La risa de Raúl fue puro cinismo, tan áspera que ella dio un paso atrás.
—¡No te engañes, querida! No hay amargura, eso no es lo que siento. La verdad es que no siento nada, nada en absoluto. Excepto quizá un cierto alivio porque rechazaras mi propuesta de matrimonio. Odio pensar en lo que mi vida sería ahora si hubieras aceptado: un infierno en vida, supongo.
—¡Entonces los dos debemos agradecer que no haya ocurrido! Alannah le escupió las palabras, recalcando cada sílaba con convicción.
—¡Pero no puedes culpar a Chris por mi comportamiento! Él es… era se corrigió con dolor—, una persona muy distinta a mí. Y adoraba a Lori. Nunca le habría hecho daño, no…
El recuerdo de lo ocurrido la asaltó como una ola, secándole la garganta e impidiéndole hablar. Y el terrible brillo que lucía en los ojos de Raúl le hizo saber que él se había dado cuenta y sintió miedo y horror por lo que diría a continuación.
—¿No? —repitió él con voz letal—. ¿No qué, querida? Tu hermano nunca habría hecho daño a Lorena, ¿no…?
Dejó la frase en suspenso, obviamente esperando que ella la completara. Pero Alannah no encontraba las palabras ni la fuerza para decirlas.
—Dímelo.
Sonó como una orden, cargada con la arrogancia de todas las generaciones de aristócratas que habían conformado la dinastía de los Márquez.

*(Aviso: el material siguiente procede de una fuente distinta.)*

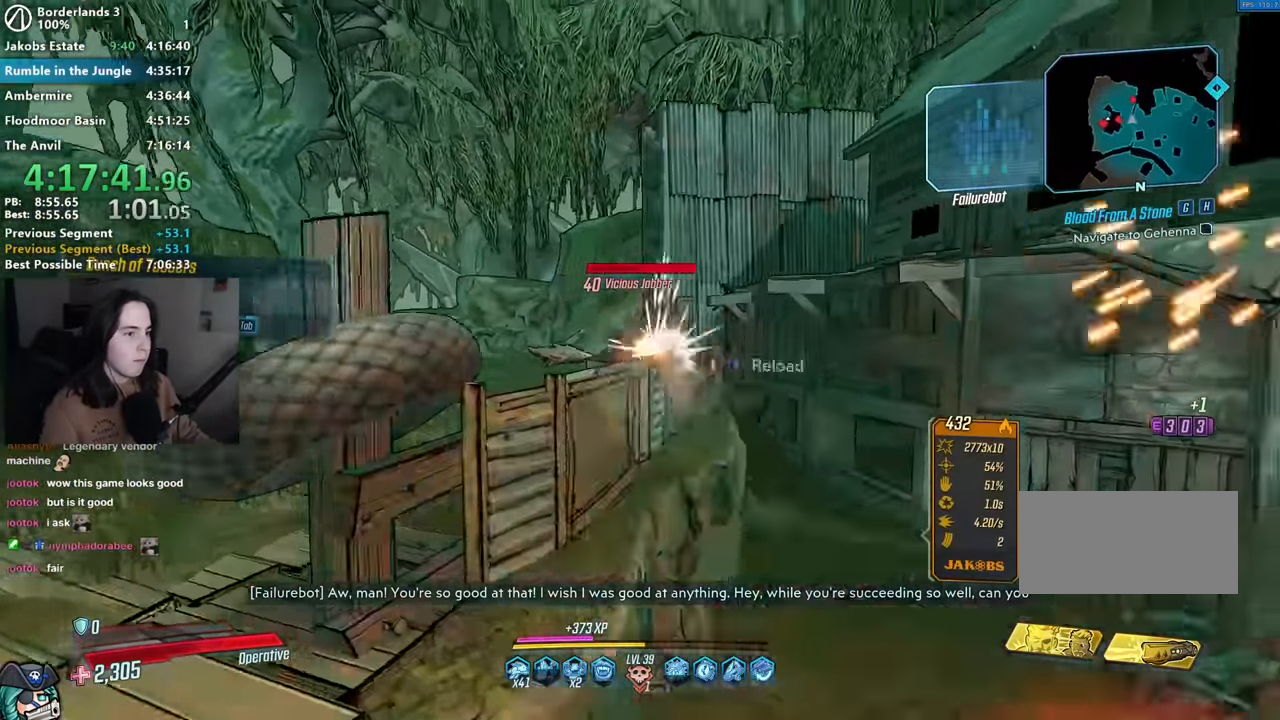
{"keys": ["a", "w"], "mouse": [], "events": [[50, "3", "up"], [50, "mouse_left", "up"], [200, "d", "down"], [300, "d", "up"], [350, "a", "down"], [350, "space", "down"], [350, "w", "down"], [384, "a", "up"], [417, "space", "up"], [434, "a", "down"]]}
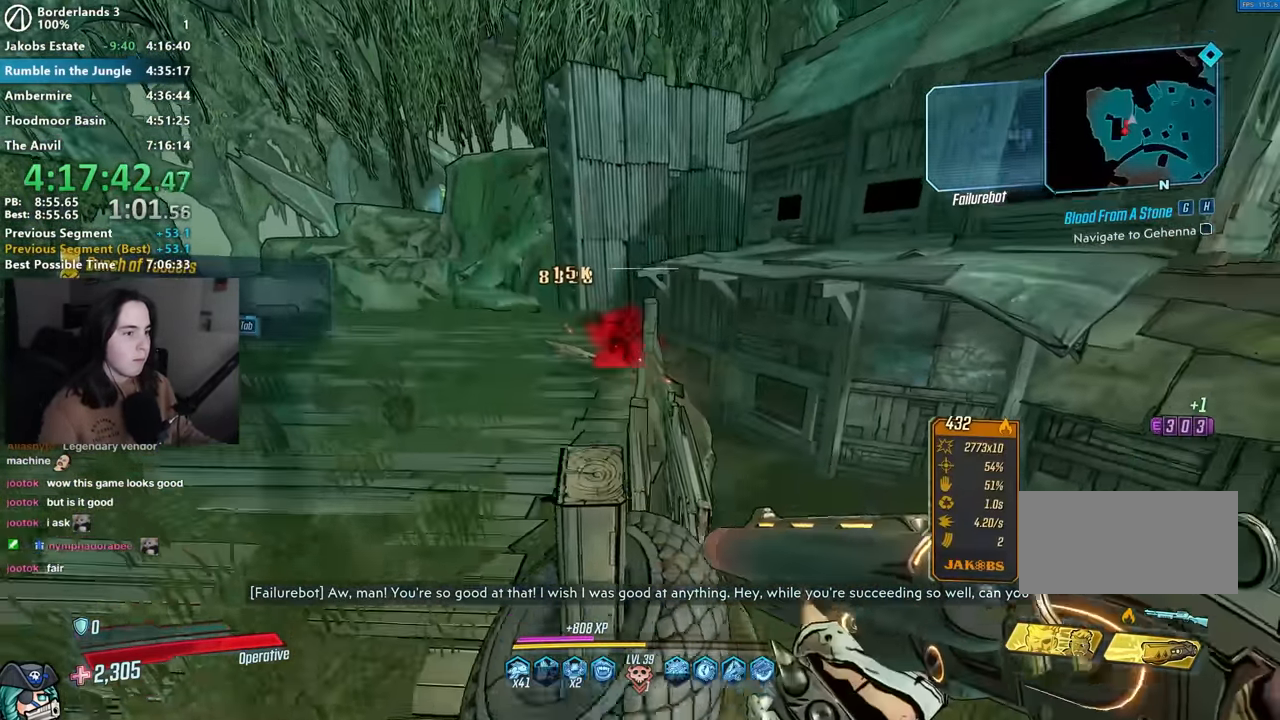
{"keys": ["a", "w"], "mouse": [], "events": [[84, "a", "up"], [117, "w", "up"], [350, "a", "down"], [400, "w", "down"]]}
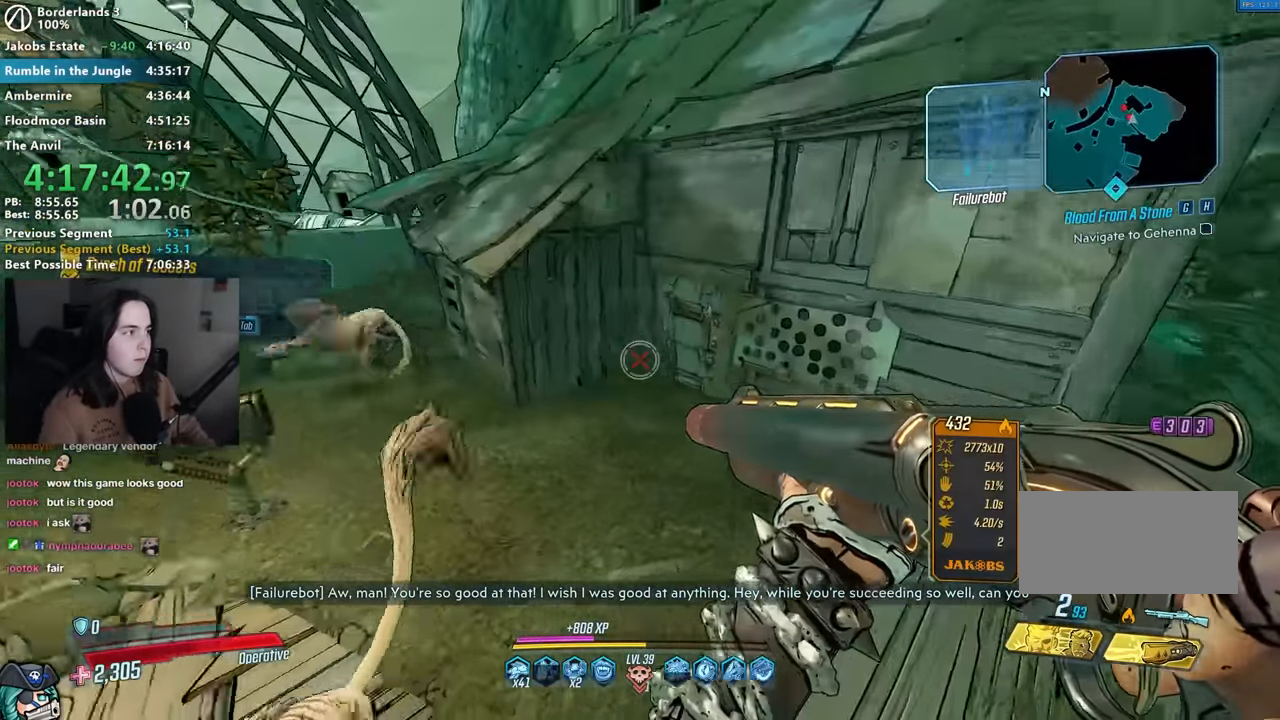
{"keys": [], "mouse": ["right"], "events": [[84, "w", "up"], [134, "a", "up"], [234, "w", "down"], [317, "w", "up"], [417, "mouse_right", "down"]]}
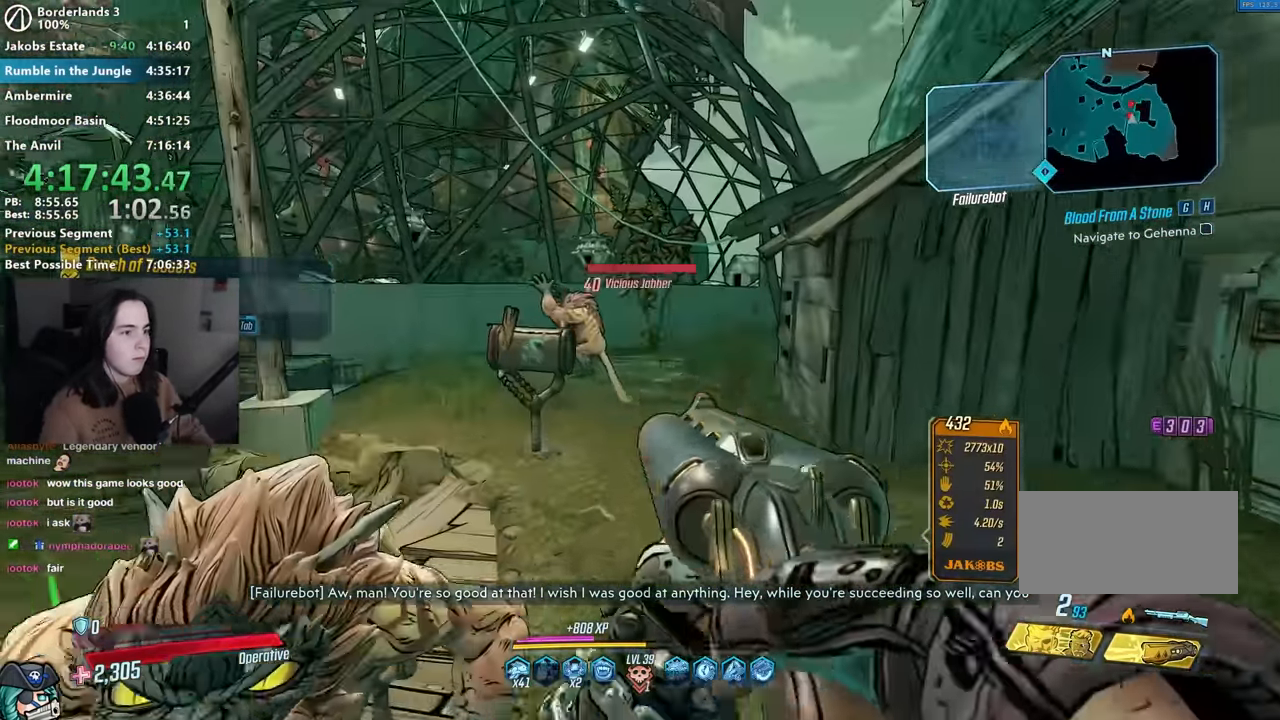
{"keys": [], "mouse": [], "events": [[50, "mouse_left", "down"], [100, "1", "down"], [100, "3", "down"], [150, "1", "up"], [200, "3", "up"], [334, "1", "down"], [400, "1", "up"], [400, "mouse_right", "up"], [434, "mouse_left", "up"]]}
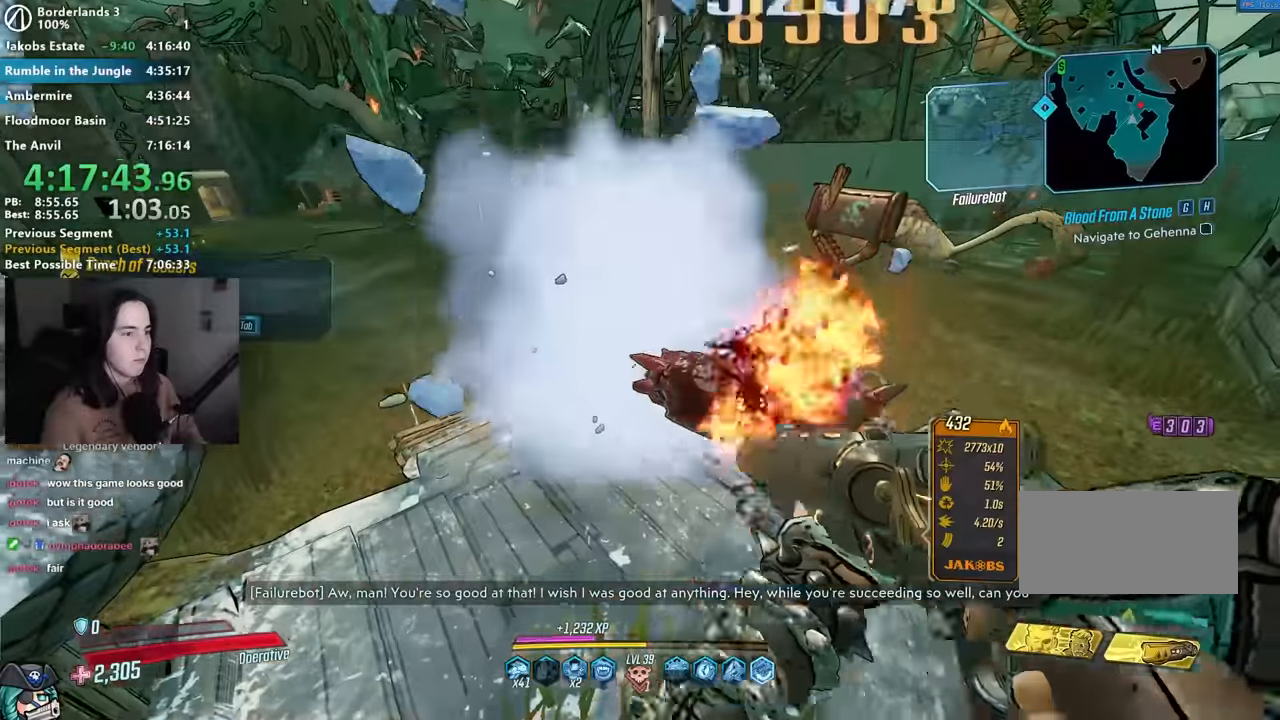
{"keys": [], "mouse": ["right"], "events": [[17, "w", "down"], [117, "space", "down"], [167, "a", "down"], [217, "space", "up"], [400, "a", "up"], [400, "w", "up"], [450, "mouse_right", "down"]]}
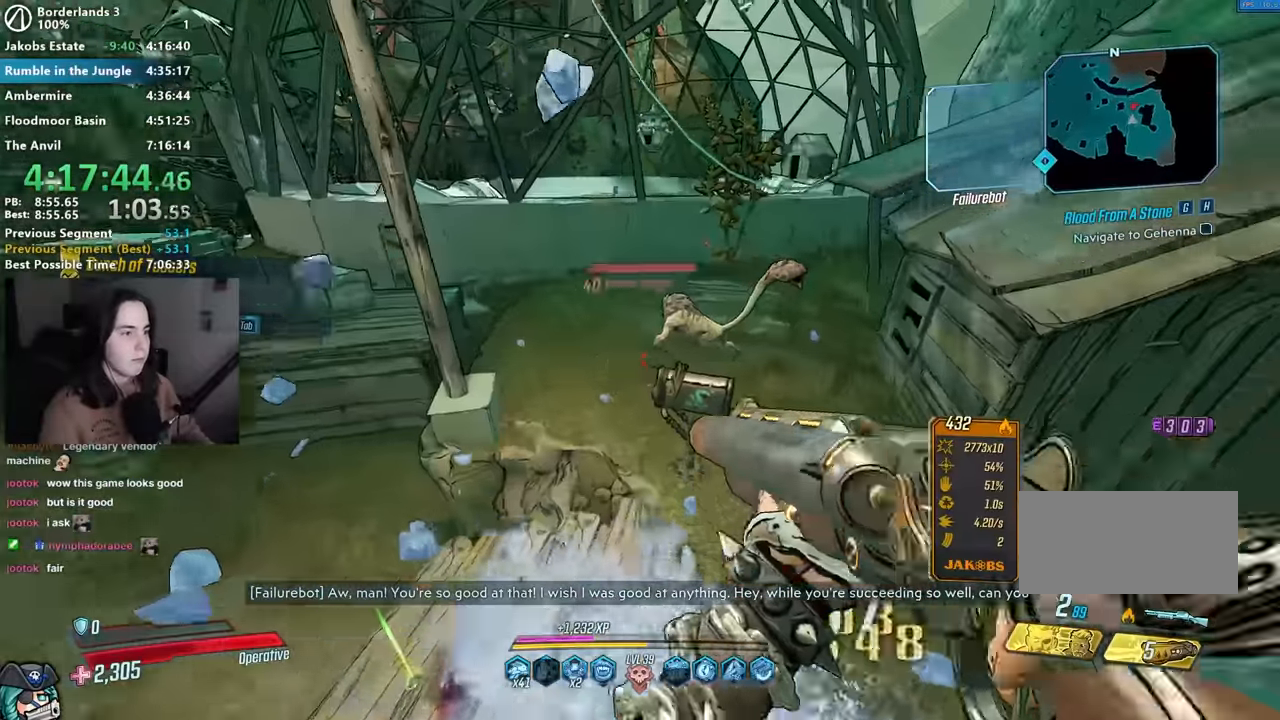
{"keys": ["a", "shift", "w"], "mouse": [], "events": [[134, "mouse_left", "down"], [184, "1", "down"], [184, "3", "down"], [234, "1", "up"], [234, "3", "up"], [234, "mouse_left", "up"], [234, "mouse_right", "up"], [367, "a", "down"], [367, "w", "down"], [467, "shift", "down"]]}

Era la voz de un hombre que estaba acostumbrado a ser obedecido y esperaba serlo en ese momento. A Alannah empezaron a temblarle las piernas y pensó que le fallarían las rodillas.
—Raúl, por favor… —empezó, pero él la cortó con un gesto imperioso y salvaje.
—¡Dímelo! —ordenó—. Y dime la verdad, toda; me daré cuenta si mientes.
Alannah no tenía ninguna duda al respecto. No se atrevería a mentirle, por miedo a las consecuencias si lo hacía y él lo descubría después. Tenía una impresionante habilidad para leer la verdad en su rostro y no se habría atrevido a mirarlo a los ojos. Pero no sabía cómo decirle…
—¡Conducía él!
Las palabras eran un eco tan perfecto de lo que estaba pensando, que creyó por un instante haberlas dicho ella. Después comprendió, con horror, que la verdad era peor. Raúl había visto en su expresión las palabras que no se atrevía a decir y se las había escupido a la cara con furia y mirada gélida.
—Tu hermano conducía el coche que mató a Lorena ¿verdad? ¿Verdad? —gritó con brutal una respuesta inmediata.
—Sí… —susurró. Raúl alzó los brazos con un gesto que expresaba perfectamente la violencia de sus pensamientos. Se apartó de ella y empezó a recorrer el salón de un lado a otro, Alannah pensó que parecía un feroz tigre enjaulado, uno demasiado grande y poderoso para estar confinado en su diminuto piso.
—Raúl… —empezó. Pero él sacudió la cabeza con brusquedad.
—No le haría daño —masculló con voz airada—. Oh, no, no le haría daño… ¡simplemente la mató!